3. A process for removing gas phases from a liquid gas and subcooling the liquid gas, comprising the steps of

passing a liquid gas from a supply line into a bath of liquid gas in a gas phase separator container,

separating out gas phases and collecting the gas phases in the top portion of the separator container and passing the liquid to the bottom portion of the separator container,

subcooling the liquid gas by passing it from the bottom portion of the separator container through heat exchanger coils which extend from the separator container through a colder bath of liquid gas in a subcooler container,

delivering the subcooled liquid gas from the heat exchanger coils and the subcooler container to the supply line,

passing the gas phases from the separator container into the subcooler container through a float valve,

opening the float valve by lowering the level of the liquid gas in the subcooler container by heating the subcooler liquid gas and evaporating some of it,

heating and evaporating said subcooler liquid gas by applying heat from the liquid gas being subcooled in the coils,

closing the float valve by replenishing the subcooler liquid gas by passing liquid gas into it from the separator container through the float valve,

and passing the gas phases out of the subcooler.

4. The process of claim 3,

the liquid gas being liquid nitrogen and being passed into the gas phase separator at a temperature of about -289° F. at 60 psi.

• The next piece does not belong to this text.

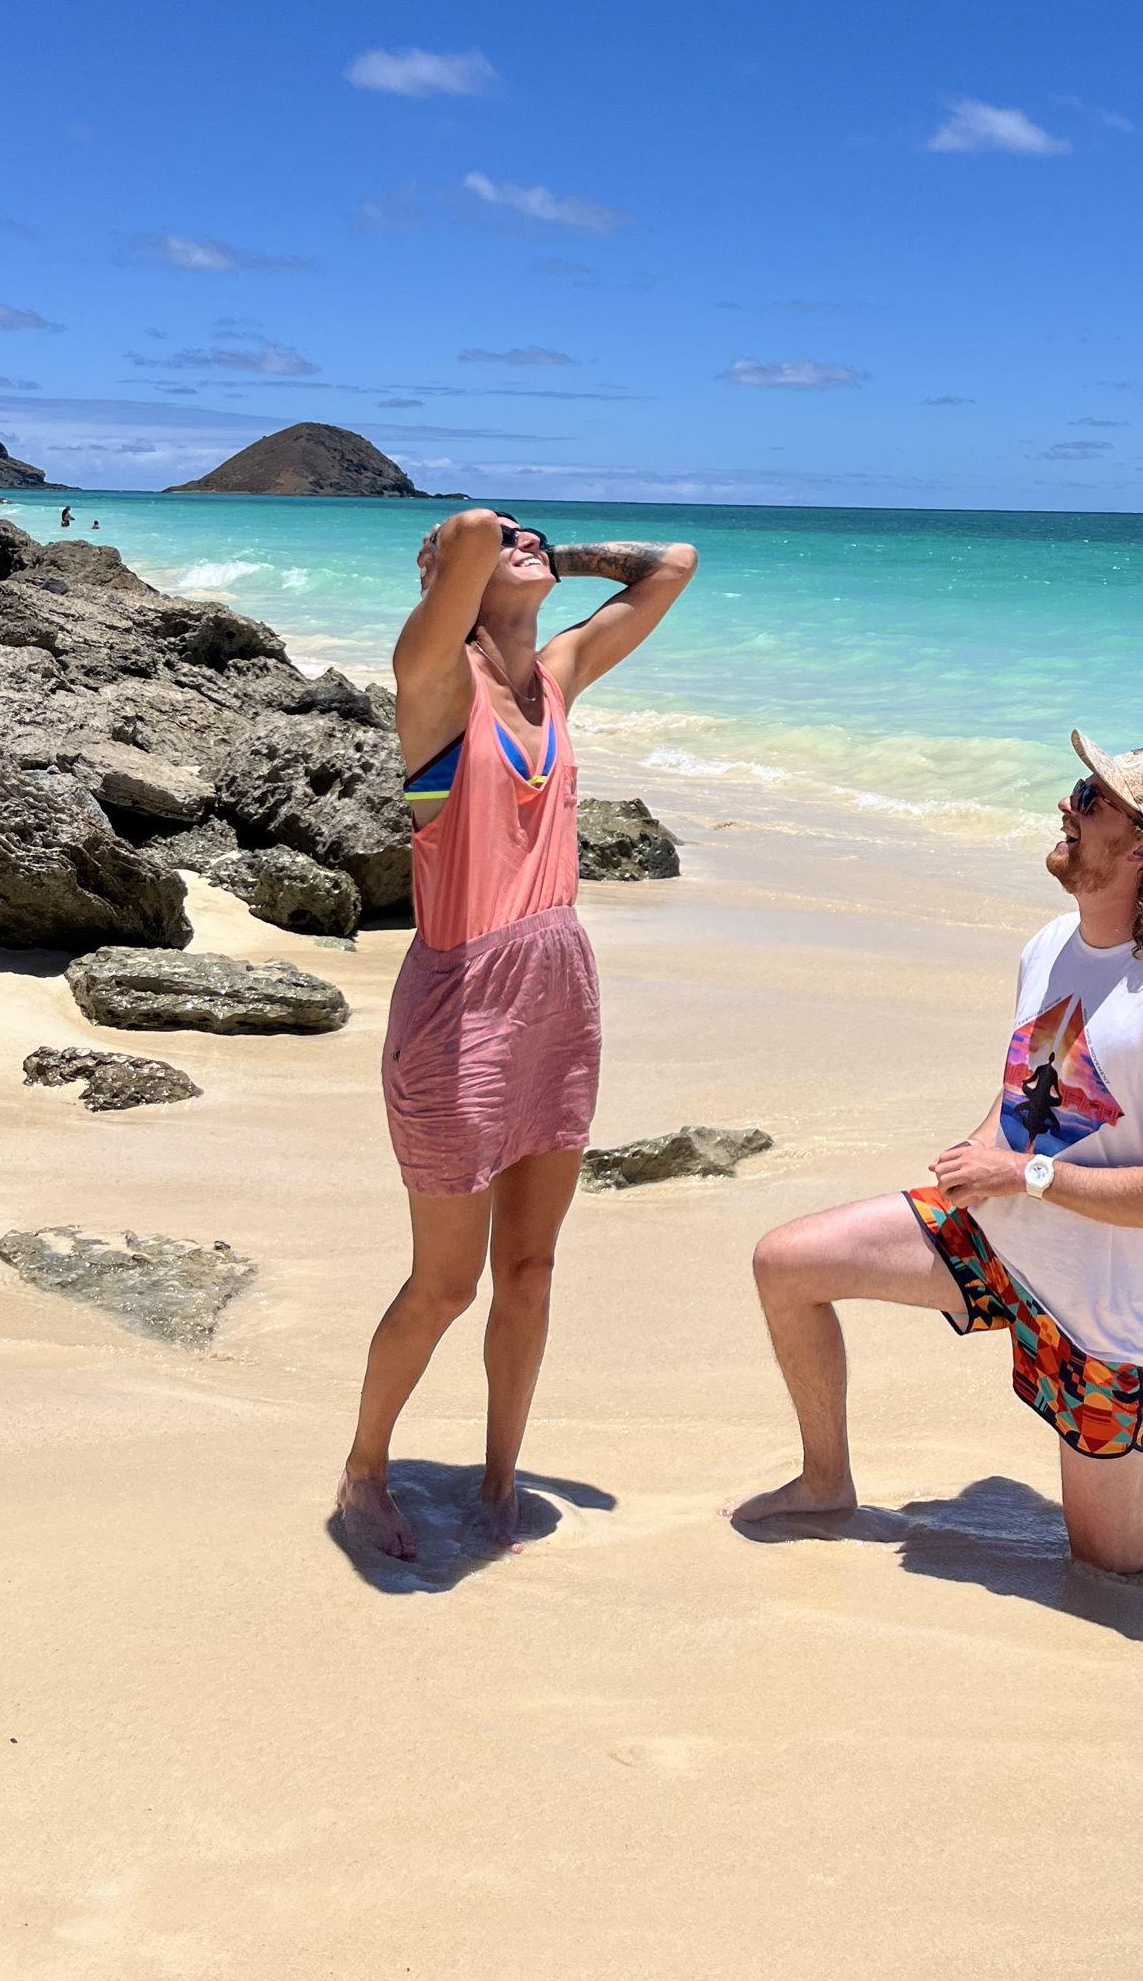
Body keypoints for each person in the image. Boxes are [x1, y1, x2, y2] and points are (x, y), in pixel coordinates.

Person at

5. The process of claim 3,

the subcooled liquid gas passing from the subcooler being liquid nitrogen at about -320° F. at 60 psi.

6. A process for subcooling liquid gas and removing gas phases from liquid gas supply lines, comprising the steps of

introducing liquid gas into a liquid bath in a gas phase separator,

separating the gas phases from the liquid,

cooling the liquid by passing it from said separator through heat exchanger coils which are located outside the separator and are submerged in a cold variable-pressure bath within a vacuum insulated subcooler container,

said liquid in the heat exchanger heating the liquid bath in the subcooler container to vaporize it and lower the liquid level in the subcooler container,

said lowering of the level of the subcooler bath operating to open a float valve to remove gas phases accumulated inside the gas phase separator and to raise the liquid level in the gas phase separator and, after drawing off the gas phases, drawing off liquid to replenish liquid in the subcooler container to raise its liquid level to close the float valve,

removing the gas phase from the subcooler through a vent in the subcooler container,

and removing the subcooled liquid gas from the heat exchanger and the subcooler container through an exit tube at a desired subcooled temperature and returning it to the supply lines.

7. The process of claim 6,

said liquid gas being liquid nitrogen.

8. The process of claim 6,

said liquid gas being liquid nitrogen which is introduced to the separator at about -289° F. and 60 psi,

and the subcooler bath is liquid nitrogen at a temperature of about -320° F. at 14.7 psi.